→ PAGE TEXT

Quantitative genetic interaction screens
The SGA and dSLAM approaches have been used to identify synthetic lethal and sick phenotypes on a genomic-scale. However there are many other classes of interactions that can occur between genes, and approaches have also been devised to begin to identify these interactions systematically (Collins et al., 2006; Drees et al., 2005; Hartman and Tippery, 2004; Schuldiner et al., 2005). For example, Schuldiner et al. used digital imaging to quantify the growth of yeast colonies such that they could measure both aggravating and alleviating interactions between 424 yeast genes that function in the early secretory pathway (Schuldiner et al., 2005). Rather than categorizing the observed interactions into different types of genetic interaction, they used a continuous score to describe the strength of an interaction and to cluster genes according to their interaction profiles. The authors demonstrated that using quantitative measurements of interaction strength helped to identify modules of genes that share precise molecular functions (Schuldiner et al., 2005).

→ YOUR TASKS
1. List every distinct work cited in the passage on quantitative genetic interaction screens, giving authors and year.
2. Answer from the passage on quantitative genetic interaction screens:
(a) Which two approaches have been used to identify synthetic lethal and sick phenotypes on a genomic scale?
(b) Between how many yeast genes did Schuldiner et al. measure interactions?
(c) What did Schuldiner et al. use, rather than categorizing interactions into types, to describe interaction strength?

→ Saved data entries
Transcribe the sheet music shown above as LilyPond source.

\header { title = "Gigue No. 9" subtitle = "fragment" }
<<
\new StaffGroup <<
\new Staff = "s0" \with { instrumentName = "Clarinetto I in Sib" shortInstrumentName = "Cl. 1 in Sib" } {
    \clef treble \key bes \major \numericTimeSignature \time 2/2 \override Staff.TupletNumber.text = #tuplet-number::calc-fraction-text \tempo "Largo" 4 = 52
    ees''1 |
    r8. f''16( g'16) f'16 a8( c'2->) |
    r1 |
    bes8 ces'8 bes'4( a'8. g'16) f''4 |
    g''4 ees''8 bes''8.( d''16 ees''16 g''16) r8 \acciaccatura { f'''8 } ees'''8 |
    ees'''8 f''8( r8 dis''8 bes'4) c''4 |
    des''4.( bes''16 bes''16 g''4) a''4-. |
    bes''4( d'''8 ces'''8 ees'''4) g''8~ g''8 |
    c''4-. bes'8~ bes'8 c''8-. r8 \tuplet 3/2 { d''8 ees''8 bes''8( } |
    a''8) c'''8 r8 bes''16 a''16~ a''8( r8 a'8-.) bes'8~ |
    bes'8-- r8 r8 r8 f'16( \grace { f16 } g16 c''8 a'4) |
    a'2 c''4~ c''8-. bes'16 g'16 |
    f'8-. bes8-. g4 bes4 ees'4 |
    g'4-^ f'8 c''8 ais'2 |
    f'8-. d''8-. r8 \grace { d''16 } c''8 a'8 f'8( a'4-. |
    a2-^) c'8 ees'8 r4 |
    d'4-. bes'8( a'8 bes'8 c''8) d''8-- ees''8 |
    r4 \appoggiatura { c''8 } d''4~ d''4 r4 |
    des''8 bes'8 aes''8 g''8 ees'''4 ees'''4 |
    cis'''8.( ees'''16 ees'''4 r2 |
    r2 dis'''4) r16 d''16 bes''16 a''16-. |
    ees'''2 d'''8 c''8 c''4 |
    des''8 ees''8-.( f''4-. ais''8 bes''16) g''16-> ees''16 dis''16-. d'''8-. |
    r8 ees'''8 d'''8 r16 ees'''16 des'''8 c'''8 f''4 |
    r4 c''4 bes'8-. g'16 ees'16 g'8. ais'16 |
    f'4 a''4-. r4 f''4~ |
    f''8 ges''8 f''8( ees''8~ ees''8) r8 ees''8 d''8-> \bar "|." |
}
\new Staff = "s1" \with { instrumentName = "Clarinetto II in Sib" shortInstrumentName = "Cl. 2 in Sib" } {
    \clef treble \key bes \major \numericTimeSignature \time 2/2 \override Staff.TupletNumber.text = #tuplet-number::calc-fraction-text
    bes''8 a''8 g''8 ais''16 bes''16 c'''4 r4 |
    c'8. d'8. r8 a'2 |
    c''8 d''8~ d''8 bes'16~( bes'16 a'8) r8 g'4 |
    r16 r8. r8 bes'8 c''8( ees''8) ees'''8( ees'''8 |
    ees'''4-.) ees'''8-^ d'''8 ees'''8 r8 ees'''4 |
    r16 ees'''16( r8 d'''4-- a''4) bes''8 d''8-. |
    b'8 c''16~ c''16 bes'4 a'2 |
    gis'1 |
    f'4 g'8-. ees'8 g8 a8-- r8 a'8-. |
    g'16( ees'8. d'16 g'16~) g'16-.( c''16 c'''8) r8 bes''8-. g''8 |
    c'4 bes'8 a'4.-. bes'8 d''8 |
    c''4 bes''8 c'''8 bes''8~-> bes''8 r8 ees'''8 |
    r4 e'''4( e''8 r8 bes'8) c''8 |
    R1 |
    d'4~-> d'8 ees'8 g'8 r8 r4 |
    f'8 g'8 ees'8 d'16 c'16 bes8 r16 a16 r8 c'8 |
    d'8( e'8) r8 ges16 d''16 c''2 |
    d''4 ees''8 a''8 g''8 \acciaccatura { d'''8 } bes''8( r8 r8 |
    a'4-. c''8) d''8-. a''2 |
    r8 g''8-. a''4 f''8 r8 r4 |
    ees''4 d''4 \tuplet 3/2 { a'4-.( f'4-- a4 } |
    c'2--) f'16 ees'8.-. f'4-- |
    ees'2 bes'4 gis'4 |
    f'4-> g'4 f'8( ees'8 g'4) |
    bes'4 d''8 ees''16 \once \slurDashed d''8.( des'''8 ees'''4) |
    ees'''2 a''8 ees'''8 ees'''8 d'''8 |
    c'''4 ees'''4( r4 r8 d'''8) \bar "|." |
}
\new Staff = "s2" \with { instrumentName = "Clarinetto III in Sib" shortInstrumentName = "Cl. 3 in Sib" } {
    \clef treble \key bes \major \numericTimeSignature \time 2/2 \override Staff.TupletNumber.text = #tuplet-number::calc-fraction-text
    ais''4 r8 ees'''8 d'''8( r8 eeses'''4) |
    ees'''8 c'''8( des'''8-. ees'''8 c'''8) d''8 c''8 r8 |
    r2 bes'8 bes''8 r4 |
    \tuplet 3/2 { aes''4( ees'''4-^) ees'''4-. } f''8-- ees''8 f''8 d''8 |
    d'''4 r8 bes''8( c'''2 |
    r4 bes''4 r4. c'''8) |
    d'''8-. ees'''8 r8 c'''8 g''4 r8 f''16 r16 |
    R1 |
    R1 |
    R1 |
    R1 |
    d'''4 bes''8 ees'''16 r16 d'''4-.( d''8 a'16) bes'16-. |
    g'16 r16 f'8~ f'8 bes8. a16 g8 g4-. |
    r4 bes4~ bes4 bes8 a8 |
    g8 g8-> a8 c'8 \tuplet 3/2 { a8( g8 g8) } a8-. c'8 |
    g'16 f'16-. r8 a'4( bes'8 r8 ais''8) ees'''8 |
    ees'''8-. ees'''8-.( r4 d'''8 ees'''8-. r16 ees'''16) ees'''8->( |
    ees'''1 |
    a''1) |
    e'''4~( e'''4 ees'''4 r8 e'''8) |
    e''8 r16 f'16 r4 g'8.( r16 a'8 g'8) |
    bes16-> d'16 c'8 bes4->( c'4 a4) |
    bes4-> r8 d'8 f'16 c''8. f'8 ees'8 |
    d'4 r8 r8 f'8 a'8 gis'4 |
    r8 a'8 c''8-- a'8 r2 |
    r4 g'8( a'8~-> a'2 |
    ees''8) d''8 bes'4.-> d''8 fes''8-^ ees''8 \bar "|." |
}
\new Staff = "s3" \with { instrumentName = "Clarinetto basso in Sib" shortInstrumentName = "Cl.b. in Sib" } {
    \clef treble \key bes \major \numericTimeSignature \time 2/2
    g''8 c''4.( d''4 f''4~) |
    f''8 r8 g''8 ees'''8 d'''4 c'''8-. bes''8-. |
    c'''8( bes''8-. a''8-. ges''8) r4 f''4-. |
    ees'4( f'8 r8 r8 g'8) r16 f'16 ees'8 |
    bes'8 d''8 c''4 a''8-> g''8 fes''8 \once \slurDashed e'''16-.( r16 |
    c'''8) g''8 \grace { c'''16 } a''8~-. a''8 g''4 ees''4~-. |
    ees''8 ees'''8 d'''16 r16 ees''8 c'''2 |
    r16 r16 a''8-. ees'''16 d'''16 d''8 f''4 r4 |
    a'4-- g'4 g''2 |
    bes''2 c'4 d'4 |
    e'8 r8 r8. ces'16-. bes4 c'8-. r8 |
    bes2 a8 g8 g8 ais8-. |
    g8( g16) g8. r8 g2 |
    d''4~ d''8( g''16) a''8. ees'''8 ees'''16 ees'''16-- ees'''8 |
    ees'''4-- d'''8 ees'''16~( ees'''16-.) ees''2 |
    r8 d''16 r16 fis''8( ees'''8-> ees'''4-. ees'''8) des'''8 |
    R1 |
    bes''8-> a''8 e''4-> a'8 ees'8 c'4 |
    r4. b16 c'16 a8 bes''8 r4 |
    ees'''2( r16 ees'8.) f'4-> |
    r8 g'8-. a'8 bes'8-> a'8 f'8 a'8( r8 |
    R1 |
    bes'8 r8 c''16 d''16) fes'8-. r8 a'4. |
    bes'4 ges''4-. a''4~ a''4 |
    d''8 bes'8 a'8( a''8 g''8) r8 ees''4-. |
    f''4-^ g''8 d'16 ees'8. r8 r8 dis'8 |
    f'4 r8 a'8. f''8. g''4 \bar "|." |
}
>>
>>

→ EXPECTED RESPONSES
1.
Collins et al., 2006
Drees et al., 2005
Hartman and Tippery, 2004
Schuldiner et al., 2005

2.
(a) SGA and dSLAM
(b) 424
(c) A continuous score